I'm trying to calculate the median or mean depending on the value of a column.
Imagine the following DF
DF <- data.frame("name", 1:20, 3, 2:5, 0, 8:12)
colnames(DF)<- c("name","sample_1","sample_2", "sample_3", "median_mean", "Frequence")
I want to fill the "median_mean" column with the median or the mean of the 3 samples per row, depending on the frequency column. If Freq is bigger or equal to 10, use median, else, use mean.
Bear in mind that the sample won´t always be 3, so I can´t use columns (2:4).
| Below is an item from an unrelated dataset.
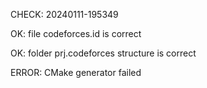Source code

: CHECK: 20240111-195349
OK: file codeforces.id is correct
OK: folder prj.codeforces structure is correct
ERROR: CMake generator failed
But they names will always be sample_X.
Any one could give me a hand?
DF <- data.frame("name", 1:20, 3, 2:5, 0, 8:12)
colnames(DF)<- c("name","sample_1","sample_2", "sample_3", "median_mean", "Frequence")
DF$median_mean = ifelse(DF$Frequence>=10, apply(DF[grep("sample_", names(DF))], 1L, median), apply(DF[grep("sample_", names(DF))], 1L, mean))
We apply both median
and mean
to the relevant columns using:
apply(DF[grep("sample_", names(DF))], 1L, median)
and
apply(DF[grep("sample_", names(DF))], 1L, mean)
but we return only the value we want using the vectorized form of the ternary operator, ifelse
.
The code also works for any number of columns named sample_X
because we generalized the selection of columns simply searching their names with grep("sample_", names(DF))
.